Sample Usage (3D example):
from earth_movers_distance import distance
import numpy as np
N = 64
spacing = np.linspace(-10, 10, N)
x,y,z = np.meshgrid(spacing, spacing, spacing)
sigma = 1
mu = np.array([1., -1., 3.])
source = np.exp(-.5*(x**2+y**2+z**2)/sigma)
dest = np.exp(-.5*((x-mu[0])**2+(y-mu[1])**2+(z-mu[2])**2)/sigma)
source/=source.sum()
dest/=dest.sum()
computed_distance = distance(source, dest, maxiter=200000, tau=3, mu=1e-7, dx=spacing[1]-spacing[0])
actual_distance = (mu**2).sum()**.5
print(f"Computed distance: {computed_distance} - actual: {actual_distance}")
The above example computes the earth mover's distance or Wasserstein metric between two Gaussians with identical covariance and differing means.
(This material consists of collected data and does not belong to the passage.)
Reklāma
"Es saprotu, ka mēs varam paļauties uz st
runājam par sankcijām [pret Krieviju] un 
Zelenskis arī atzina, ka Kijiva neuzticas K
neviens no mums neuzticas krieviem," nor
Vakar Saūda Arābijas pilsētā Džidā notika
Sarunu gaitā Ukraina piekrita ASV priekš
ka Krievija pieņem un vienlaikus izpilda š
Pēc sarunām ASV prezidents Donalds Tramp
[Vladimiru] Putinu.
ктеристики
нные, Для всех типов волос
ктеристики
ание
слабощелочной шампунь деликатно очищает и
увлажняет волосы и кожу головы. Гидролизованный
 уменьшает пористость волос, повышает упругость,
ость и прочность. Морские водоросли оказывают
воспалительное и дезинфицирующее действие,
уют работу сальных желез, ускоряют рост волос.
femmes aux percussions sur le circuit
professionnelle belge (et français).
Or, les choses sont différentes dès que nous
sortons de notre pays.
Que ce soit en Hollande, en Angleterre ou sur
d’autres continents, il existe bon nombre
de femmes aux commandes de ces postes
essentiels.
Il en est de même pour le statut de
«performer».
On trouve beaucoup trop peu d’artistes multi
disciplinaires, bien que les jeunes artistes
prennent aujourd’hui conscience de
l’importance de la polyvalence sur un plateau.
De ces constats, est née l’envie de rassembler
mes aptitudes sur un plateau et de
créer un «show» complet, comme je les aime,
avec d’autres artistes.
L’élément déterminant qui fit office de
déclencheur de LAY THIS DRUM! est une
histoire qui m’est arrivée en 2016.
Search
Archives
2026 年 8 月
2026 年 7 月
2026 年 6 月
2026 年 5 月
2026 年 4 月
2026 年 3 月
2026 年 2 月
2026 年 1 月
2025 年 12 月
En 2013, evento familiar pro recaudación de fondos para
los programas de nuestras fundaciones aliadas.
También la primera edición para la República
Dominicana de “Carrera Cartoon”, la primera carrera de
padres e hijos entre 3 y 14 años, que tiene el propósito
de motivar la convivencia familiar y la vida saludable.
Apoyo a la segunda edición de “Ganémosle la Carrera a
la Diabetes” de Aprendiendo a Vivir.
In this case, the Wasserstein metric is simply equal to the Euclidean distance between the means.
The default settings for the parameters tau
and mu
are taken from the original paper, but may need to be tuned for a given problem. Currently, dx
is constant across all dimensions and grid points. Both input arrays should be normalized to sum to one, as done in the example.
The only dependency is``cupy``, which enables GPU-accelerated array operations. By default the CUDA 12 variant of cupy
is installed, but you can change this by modifying setup.cfg
. It's possible to use AMD GPUs with cupy
, but this feature is still experimental (see https://docs.cupy.dev/en/stable/install.html).
Simply clone the repository and install with pip
:
git clone https://github.com/UnityHPC/earth-movers-distance.git
cd earth-movers-distance
pip install .
References
[1] | Li, Wuchen, Ernest K. Ryu, Stanley Osher, Wotao Yin, and Wilfrid Gangbo. "A parallel method for earth mover’s distance." Journal of Scientific Computing 75, no. 1 (2018): 182-197. |